[RECORDS FOR THE TASK — start]

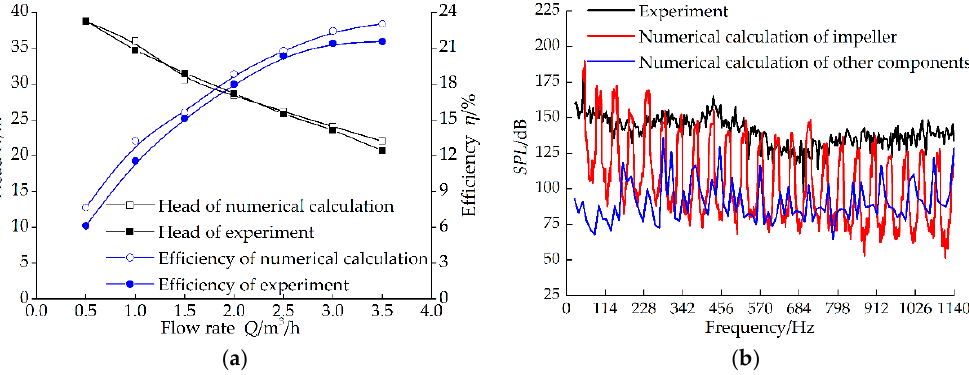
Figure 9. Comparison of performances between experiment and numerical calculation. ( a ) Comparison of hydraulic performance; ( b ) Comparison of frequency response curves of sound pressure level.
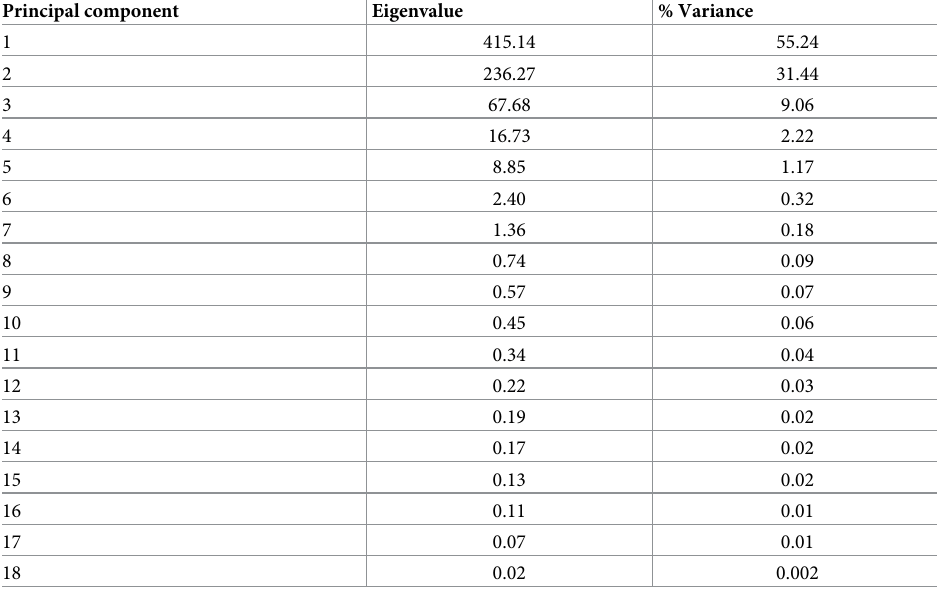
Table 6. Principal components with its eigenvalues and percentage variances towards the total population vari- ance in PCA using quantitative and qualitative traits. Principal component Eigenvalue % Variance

[RECORDS FOR THE TASK — finish]
[RECORDS FOR THE TASK — start]

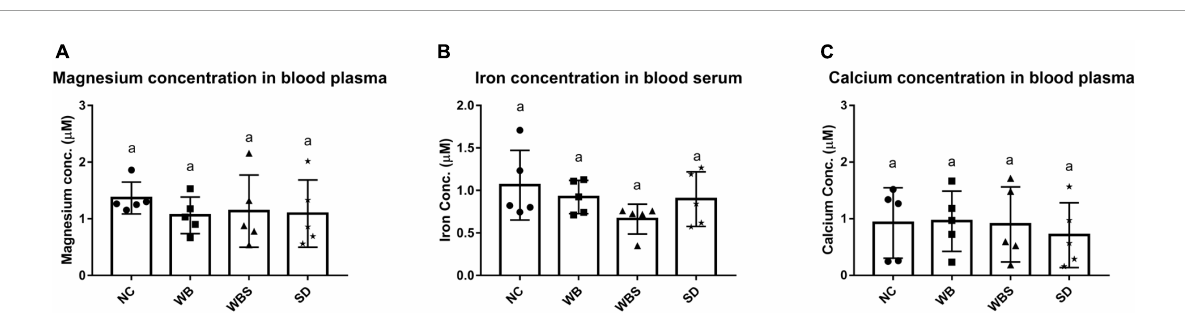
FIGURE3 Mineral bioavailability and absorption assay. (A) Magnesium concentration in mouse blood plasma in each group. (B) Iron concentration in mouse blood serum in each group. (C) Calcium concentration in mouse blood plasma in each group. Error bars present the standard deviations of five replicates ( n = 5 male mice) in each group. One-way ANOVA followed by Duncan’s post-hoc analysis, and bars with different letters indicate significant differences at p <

[RECORDS FOR THE TASK — finish]

INSTRUCTIONS FOR THE TASK: Search the entries above for the word "with", and copy every line where it occurs.

REPLY TO THE EXERCISE:
Table 6. Principal components with its eigenvalues and percentage variances towards the total population vari- ance in PCA using quantitative and qualitative traits. Principal component Eigenvalue % Variance
FIGURE3 Mineral bioavailability and absorption assay. (A) Magnesium concentration in mouse blood plasma in each group. (B) Iron concentration in mouse blood serum in each group. (C) Calcium concentration in mouse blood plasma in each group. Error bars present the standard deviations of five replicates ( n = 5 male mice) in each group. One-way ANOVA followed by Duncan’s post-hoc analysis, and bars with different letters indicate significant differences at p <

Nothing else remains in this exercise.